● **REQUIRED ACTION**
Determine how many lines in the entries below contain "activation", and output only that number.

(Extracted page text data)

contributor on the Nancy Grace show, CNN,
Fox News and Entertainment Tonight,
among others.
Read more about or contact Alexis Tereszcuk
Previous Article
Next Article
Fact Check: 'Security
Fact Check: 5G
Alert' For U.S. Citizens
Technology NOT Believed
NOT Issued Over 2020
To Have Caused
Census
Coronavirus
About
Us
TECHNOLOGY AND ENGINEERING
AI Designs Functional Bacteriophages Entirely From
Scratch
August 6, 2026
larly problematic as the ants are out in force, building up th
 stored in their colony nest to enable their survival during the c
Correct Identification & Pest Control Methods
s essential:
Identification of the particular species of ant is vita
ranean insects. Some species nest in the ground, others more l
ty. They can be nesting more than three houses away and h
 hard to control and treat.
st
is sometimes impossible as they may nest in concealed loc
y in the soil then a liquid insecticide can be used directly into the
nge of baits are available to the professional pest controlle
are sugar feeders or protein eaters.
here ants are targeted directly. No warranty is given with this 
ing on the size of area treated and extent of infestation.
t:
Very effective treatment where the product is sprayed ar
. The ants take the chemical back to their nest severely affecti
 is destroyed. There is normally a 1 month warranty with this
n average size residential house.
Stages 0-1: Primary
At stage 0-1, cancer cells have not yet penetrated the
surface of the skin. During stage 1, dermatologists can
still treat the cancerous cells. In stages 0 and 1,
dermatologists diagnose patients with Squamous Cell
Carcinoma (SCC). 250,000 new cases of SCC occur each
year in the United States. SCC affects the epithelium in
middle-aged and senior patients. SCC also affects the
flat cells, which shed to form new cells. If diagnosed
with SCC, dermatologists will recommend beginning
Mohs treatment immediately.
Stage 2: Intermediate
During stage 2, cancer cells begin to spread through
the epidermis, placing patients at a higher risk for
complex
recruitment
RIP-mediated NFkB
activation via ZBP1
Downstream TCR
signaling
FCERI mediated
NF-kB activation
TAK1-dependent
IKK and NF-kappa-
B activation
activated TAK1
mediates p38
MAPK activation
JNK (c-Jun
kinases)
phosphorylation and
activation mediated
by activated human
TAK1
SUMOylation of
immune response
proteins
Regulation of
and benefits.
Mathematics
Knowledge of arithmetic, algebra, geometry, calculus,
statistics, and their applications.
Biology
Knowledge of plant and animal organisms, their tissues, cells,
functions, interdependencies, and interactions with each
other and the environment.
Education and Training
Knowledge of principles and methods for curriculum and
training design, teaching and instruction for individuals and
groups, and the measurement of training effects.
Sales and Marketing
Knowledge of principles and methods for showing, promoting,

● **ANSWER TO THIS TASK**
5